== Segment start ==

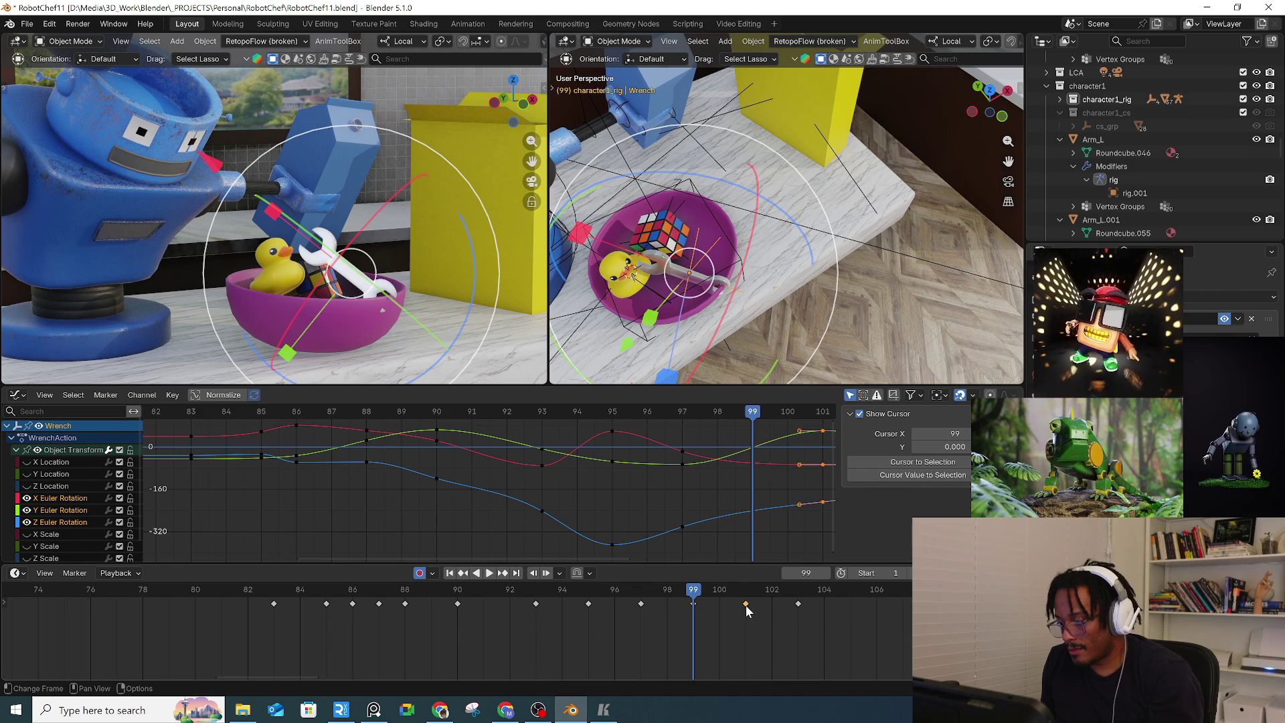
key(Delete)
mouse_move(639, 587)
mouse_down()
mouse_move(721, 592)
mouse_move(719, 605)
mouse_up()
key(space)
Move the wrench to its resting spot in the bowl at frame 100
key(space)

== Segment end ==

## What the exercise asks
Copy the lines from the one with "Move the wrench" through the last line of the material above, exactly as they are and with no others.

## Answer below
Move the wrench to its resting spot in the bowl at frame 100
key(space)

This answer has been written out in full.